PROBLEM STATEMENT: This exercise asks for every line of the material that includes the word "CROSS".

[Start of section]

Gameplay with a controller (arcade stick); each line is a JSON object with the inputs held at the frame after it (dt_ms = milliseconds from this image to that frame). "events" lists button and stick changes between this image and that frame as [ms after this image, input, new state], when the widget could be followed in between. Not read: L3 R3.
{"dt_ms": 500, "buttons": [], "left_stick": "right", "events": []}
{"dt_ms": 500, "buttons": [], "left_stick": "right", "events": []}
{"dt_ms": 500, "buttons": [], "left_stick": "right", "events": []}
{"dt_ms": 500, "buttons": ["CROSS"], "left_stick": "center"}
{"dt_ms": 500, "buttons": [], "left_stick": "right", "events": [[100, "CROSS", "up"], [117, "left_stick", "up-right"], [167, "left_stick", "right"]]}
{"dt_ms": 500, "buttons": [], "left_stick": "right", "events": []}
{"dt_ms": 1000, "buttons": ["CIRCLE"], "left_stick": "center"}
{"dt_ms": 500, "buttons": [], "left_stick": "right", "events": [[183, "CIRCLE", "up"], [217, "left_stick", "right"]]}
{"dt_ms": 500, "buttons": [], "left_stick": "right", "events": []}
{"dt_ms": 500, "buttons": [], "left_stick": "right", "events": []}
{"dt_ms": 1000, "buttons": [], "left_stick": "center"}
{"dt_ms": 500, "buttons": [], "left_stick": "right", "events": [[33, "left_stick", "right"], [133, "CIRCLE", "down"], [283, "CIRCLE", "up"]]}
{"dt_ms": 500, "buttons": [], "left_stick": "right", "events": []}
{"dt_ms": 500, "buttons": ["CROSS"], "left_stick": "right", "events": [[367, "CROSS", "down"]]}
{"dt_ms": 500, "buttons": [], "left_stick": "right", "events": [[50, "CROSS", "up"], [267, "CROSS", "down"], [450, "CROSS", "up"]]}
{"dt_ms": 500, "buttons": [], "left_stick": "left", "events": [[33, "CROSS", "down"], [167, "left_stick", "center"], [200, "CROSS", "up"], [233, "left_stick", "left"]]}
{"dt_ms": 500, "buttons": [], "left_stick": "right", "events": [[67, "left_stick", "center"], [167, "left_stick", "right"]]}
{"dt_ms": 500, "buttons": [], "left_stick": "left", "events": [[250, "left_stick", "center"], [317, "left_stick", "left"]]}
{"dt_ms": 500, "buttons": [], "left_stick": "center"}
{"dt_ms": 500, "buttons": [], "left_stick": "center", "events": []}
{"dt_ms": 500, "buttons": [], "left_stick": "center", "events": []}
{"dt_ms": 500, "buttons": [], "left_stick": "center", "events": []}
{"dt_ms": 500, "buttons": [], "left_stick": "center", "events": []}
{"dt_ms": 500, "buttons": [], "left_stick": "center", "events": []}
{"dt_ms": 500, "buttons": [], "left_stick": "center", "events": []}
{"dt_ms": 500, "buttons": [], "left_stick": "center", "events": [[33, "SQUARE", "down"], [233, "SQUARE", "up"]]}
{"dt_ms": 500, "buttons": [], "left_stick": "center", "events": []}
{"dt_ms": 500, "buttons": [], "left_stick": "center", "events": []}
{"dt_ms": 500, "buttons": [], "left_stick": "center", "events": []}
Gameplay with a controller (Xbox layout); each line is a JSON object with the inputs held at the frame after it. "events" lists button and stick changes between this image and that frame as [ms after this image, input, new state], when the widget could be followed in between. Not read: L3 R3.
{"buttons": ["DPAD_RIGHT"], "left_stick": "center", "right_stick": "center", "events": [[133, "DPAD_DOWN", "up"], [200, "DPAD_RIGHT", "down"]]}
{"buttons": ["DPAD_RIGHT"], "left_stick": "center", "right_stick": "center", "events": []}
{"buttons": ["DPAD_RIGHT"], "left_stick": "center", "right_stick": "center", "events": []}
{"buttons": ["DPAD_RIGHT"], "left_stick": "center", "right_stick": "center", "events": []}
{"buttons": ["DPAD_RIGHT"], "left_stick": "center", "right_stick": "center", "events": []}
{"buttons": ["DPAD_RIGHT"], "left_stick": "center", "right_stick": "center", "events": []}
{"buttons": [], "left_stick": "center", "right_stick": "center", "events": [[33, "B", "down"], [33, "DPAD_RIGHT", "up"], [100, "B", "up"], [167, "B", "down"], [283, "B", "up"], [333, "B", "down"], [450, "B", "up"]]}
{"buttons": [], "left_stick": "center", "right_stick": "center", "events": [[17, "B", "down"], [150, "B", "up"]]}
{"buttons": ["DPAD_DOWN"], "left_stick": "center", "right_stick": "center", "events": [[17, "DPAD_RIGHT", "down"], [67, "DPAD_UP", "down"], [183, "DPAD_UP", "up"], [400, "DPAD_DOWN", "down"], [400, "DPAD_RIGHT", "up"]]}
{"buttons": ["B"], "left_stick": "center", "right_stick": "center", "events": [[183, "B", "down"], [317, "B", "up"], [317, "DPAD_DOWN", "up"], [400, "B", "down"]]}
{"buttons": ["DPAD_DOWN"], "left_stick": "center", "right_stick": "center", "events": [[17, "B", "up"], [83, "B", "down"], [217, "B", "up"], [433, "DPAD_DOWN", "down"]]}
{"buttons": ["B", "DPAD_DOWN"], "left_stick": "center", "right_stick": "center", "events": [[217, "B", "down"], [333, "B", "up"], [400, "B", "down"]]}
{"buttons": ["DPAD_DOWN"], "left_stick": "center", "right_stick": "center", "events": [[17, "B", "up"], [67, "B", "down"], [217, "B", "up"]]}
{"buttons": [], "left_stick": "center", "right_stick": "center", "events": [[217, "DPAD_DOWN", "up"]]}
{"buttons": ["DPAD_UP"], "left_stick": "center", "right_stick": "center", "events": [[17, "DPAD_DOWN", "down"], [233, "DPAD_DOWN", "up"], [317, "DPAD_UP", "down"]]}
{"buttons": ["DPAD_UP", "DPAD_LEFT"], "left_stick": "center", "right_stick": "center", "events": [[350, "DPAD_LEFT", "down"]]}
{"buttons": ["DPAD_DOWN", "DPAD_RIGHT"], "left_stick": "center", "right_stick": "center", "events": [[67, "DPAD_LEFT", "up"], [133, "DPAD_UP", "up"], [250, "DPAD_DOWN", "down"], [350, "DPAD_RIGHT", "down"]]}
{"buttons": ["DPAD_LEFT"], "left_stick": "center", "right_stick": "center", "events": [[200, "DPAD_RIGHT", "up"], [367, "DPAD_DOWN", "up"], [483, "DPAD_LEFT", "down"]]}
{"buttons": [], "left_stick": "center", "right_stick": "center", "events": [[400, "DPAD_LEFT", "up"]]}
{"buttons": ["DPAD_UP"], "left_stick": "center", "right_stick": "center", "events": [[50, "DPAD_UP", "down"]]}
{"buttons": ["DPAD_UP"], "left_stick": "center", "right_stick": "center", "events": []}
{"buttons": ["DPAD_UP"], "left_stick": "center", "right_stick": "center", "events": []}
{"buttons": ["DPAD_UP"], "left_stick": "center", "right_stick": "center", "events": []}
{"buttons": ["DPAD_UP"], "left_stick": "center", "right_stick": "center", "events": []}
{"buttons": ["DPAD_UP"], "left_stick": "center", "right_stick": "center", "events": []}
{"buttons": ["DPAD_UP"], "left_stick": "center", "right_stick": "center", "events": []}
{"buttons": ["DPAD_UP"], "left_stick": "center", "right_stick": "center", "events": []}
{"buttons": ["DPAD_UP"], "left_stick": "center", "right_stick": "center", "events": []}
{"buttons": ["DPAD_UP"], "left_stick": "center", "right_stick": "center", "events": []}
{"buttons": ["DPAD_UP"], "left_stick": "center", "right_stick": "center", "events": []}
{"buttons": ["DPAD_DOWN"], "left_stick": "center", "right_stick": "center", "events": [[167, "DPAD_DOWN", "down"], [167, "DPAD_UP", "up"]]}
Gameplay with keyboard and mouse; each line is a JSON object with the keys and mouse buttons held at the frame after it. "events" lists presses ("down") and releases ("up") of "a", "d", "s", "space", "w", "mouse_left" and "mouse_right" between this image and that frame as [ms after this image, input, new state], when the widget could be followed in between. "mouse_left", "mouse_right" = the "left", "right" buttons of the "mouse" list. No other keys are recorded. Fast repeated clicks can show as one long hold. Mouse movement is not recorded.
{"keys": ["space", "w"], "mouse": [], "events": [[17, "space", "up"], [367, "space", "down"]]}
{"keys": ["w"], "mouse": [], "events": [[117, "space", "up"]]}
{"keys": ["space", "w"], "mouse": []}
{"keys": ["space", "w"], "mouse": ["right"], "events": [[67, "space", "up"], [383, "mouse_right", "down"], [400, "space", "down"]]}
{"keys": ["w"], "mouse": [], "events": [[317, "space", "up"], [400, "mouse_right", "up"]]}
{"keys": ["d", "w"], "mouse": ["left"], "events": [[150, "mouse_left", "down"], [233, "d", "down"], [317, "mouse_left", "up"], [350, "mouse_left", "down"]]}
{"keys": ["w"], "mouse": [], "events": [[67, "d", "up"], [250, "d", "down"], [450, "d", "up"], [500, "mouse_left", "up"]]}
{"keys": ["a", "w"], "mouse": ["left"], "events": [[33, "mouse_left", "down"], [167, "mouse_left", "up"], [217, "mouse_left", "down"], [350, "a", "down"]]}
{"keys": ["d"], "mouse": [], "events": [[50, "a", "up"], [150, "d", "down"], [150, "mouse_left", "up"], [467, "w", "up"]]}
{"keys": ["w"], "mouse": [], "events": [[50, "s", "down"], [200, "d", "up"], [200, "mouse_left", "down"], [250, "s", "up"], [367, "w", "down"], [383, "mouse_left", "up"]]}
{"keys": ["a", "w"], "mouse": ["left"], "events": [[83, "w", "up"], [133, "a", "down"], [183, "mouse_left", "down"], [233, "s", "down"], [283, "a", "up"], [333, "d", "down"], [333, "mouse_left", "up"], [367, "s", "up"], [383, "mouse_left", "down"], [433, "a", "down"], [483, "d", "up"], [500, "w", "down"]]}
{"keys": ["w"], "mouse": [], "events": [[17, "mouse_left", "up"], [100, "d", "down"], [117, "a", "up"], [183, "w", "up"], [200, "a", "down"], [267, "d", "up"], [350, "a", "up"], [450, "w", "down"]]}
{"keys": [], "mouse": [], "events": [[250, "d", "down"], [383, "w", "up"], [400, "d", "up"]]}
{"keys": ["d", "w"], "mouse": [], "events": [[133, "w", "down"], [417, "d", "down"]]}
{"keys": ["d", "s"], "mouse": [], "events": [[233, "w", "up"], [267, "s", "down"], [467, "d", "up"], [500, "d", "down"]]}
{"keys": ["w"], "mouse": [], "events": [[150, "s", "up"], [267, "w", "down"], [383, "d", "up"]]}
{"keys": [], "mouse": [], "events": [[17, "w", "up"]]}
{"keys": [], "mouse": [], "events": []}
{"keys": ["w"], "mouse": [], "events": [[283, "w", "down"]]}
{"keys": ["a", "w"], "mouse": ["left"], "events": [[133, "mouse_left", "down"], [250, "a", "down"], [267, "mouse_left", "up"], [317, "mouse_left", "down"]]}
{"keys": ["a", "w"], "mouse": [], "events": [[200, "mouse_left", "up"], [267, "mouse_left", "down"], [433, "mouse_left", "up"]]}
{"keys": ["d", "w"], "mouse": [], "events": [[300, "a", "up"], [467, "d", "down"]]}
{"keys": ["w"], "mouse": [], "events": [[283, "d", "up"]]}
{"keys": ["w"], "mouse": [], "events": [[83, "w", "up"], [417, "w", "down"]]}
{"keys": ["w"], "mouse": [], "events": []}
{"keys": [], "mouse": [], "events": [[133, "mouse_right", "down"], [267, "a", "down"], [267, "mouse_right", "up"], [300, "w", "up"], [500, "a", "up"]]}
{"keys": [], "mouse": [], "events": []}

[End of section]

SOLVED EXERCISE:
{"dt_ms": 500, "buttons": ["CROSS"], "left_stick": "center"}
{"dt_ms": 500, "buttons": [], "left_stick": "right", "events": [[100, "CROSS", "up"], [117, "left_stick", "up-right"], [167, "left_stick", "right"]]}
{"dt_ms": 500, "buttons": ["CROSS"], "left_stick": "right", "events": [[367, "CROSS", "down"]]}
{"dt_ms": 500, "buttons": [], "left_stick": "right", "events": [[50, "CROSS", "up"], [267, "CROSS", "down"], [450, "CROSS", "up"]]}
{"dt_ms": 500, "buttons": [], "left_stick": "left", "events": [[33, "CROSS", "down"], [167, "left_stick", "center"], [200, "CROSS", "up"], [233, "left_stick", "left"]]}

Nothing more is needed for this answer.